Problem 1 ->
Answer these questions from the car price regression excerpt:
(a) Which three variables does the Pairs Panel Plot show to be correlated?
(b) Which function is used to remove missing values from the dataset?
(c) What increase in vehicle production costs is the regression analysis meant to assess?
Problem 2 -> Carry on the car price regression excerpt from the point where it stops.

This code creates: - Scatterplots showing the relationships between each pair of numeric variables. - Histograms along the diagonal to display the distribution of each variable. - Correlation coefficients in the upper panels to indicate the strength of the relationships between variables.

By using the pairs.panel() function for numeric variables and bar charts for categorical variables, we simplify the visualization process while still capturing key insights about the relationships and distributions within the data.

The Pairs Panel Plot provides the following insights:

Energy Efficiency (MPG) shows the four outliers we previously identified, which will need to be considered during analysis.
Relationships between variables appear reasonably linear, but we will conduct a more thorough check for linearity after estimating the regression model.
Energy Efficiency (MPG), Horsepower, and Engine Size (L) are correlated. This correlation between independent variables is referred to as multicollinearity. Multicollinearity makes it difficult to distinguish the individual impact of each predictor on the dependent variable, as changes in one predictor tend to be associated with changes in another. Although we will not address this immediately, we will revisit the issue of multicollinearity in a later chapter.

8.5.4 Finalizing the Dataset

The next step is to clean the dataset by selecting relevant variables and removing any unwanted data points (such as Tesla cars).

Variable Selection: We select key variables that are relevant for our analysis.

# Select relevant variables
car_price_clean <- car_price[, c(
  "Brand",
  "Model",
  "Style",
  "MSRP (USD)",
  "Energy Efficiency (MPG)",
  "Horsepower",
  "Engine Size (L)",
  "Average Annual Cost of Ownership (USD)"
)]

Removing Tesla Cars: We exclude Tesla from the dataset and remove any missing values using na.omit(). Note that Tesla cars are the only vehicles that have missing observations.

# Remove Tesla cars
car_price_clean <- na.omit(car_price_clean)

8.6 Statistical Modeling: Estimating the Impact of Fuel Efficiency on MSRP

In this section, we will conduct a multiple regression analysis to explore the relationship between fuel efficiency, measured in miles per gallon (MPG), and vehicle pricing (MSRP). The goal is to assess whether an increase in fuel efficiency can justify a $1,000 increase in vehicle production costs, providing insight into the business viability of adopting new fuel-efficient technologies.

The primary objective is to determine whether an increase in MPG leads to a corresponding rise in MSRP. We will also account for other key factors such as horsepower, engine size, and the vehicle’s hybrid or electric status in this analysis. We begin by fitting the multiple regression model using car_price_clean, which contains the cleaned dataset with relevant variables selected and missing values removed.

8.6.1 Define the Dependent and Independent Variables

The dependent variable is MSRP (USD), while the independent variables include Energy Efficiency (MPG), Horsepower, Engine Size (L), and the categorical variables Hybrid and Electric status.

Dataset entries ->
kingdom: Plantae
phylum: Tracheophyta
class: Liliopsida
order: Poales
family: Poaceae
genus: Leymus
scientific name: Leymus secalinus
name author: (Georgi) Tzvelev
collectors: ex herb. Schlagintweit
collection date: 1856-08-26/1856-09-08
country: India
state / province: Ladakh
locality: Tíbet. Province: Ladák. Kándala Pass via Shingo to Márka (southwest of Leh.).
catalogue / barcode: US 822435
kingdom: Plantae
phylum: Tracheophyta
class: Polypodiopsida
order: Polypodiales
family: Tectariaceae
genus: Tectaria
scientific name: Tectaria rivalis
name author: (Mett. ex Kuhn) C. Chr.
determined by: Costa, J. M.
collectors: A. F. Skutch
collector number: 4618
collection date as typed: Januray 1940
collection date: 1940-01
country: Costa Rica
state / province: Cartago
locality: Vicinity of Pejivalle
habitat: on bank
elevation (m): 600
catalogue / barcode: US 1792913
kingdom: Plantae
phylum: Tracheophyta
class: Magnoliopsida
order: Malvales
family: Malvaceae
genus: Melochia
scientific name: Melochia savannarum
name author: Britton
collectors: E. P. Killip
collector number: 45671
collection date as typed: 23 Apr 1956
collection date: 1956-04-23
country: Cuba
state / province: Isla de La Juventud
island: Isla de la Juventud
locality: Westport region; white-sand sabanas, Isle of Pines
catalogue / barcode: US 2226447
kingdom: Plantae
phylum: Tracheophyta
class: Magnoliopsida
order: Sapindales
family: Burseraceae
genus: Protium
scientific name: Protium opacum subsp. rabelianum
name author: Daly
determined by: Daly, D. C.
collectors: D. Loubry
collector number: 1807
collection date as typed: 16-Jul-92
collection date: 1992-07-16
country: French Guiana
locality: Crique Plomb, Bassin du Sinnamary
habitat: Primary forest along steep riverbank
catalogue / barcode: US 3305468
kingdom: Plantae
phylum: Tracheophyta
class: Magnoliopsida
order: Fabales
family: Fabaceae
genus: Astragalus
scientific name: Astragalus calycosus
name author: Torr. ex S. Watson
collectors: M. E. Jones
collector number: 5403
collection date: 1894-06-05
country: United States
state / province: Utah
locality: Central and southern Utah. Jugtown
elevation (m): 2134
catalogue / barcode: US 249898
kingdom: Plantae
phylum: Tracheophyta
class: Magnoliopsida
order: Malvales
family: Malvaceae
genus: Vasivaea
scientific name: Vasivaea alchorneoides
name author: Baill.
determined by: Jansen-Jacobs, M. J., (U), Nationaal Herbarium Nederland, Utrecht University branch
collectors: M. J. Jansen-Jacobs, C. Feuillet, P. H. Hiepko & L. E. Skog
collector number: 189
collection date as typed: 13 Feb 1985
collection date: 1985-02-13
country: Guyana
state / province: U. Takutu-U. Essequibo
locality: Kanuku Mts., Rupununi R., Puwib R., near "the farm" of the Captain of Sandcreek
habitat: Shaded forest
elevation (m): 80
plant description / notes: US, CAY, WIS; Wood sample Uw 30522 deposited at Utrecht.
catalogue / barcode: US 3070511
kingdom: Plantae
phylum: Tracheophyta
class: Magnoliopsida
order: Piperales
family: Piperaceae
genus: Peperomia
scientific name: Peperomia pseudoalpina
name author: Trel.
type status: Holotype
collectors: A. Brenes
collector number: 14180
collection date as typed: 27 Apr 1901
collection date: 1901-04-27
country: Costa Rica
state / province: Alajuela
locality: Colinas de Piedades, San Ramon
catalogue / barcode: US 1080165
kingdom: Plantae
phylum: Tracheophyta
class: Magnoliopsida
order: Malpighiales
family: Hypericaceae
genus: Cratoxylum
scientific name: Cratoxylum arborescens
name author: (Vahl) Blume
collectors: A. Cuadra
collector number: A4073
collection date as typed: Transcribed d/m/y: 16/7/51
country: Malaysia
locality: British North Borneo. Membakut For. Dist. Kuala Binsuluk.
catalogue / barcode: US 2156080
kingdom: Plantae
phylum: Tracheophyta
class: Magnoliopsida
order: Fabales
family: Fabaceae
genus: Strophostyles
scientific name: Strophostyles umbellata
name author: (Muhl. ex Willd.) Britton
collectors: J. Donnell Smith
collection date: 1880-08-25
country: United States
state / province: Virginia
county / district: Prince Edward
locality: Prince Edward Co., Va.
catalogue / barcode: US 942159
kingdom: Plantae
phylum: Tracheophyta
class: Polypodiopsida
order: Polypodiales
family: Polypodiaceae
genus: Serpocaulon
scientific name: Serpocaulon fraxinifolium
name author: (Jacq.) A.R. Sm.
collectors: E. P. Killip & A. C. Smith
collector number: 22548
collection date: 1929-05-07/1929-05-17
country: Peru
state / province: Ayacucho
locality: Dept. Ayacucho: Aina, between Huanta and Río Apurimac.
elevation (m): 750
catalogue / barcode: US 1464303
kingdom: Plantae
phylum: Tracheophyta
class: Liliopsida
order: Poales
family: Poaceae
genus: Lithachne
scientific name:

Answer box 1 ->
(a) Energy Efficiency (MPG), Horsepower, and Engine Size (L).
(b) na.omit().
(c) A $1,000 increase.

Answer box 2 ->
# Define the regression model
model.formula <- `MSRP (USD)` ~ 
  `Energy Efficiency (MPG)` +
  `Average Annual Cost of Ownership (USD)` +
  `Horsepower`

8.6.2 Fit the Model

We will use the lm() function to fit the multiple regression model, which helps quantify how MSRP changes with MPG and other factors.

# Fit the multiple regression model
model <- lm(model.formula, data = car_price_clean)

# Display the summary of the model
summary(model)


Call:
lm(formula = model.formula, data = car_price_clean)

Residuals:
     Min       1Q   Median       3Q      Max 
-12011.8  -4016.1   -705.1   4097.0  13971.3 

Coefficients:
                                           Estimate Std. Error t value Pr(>|t|)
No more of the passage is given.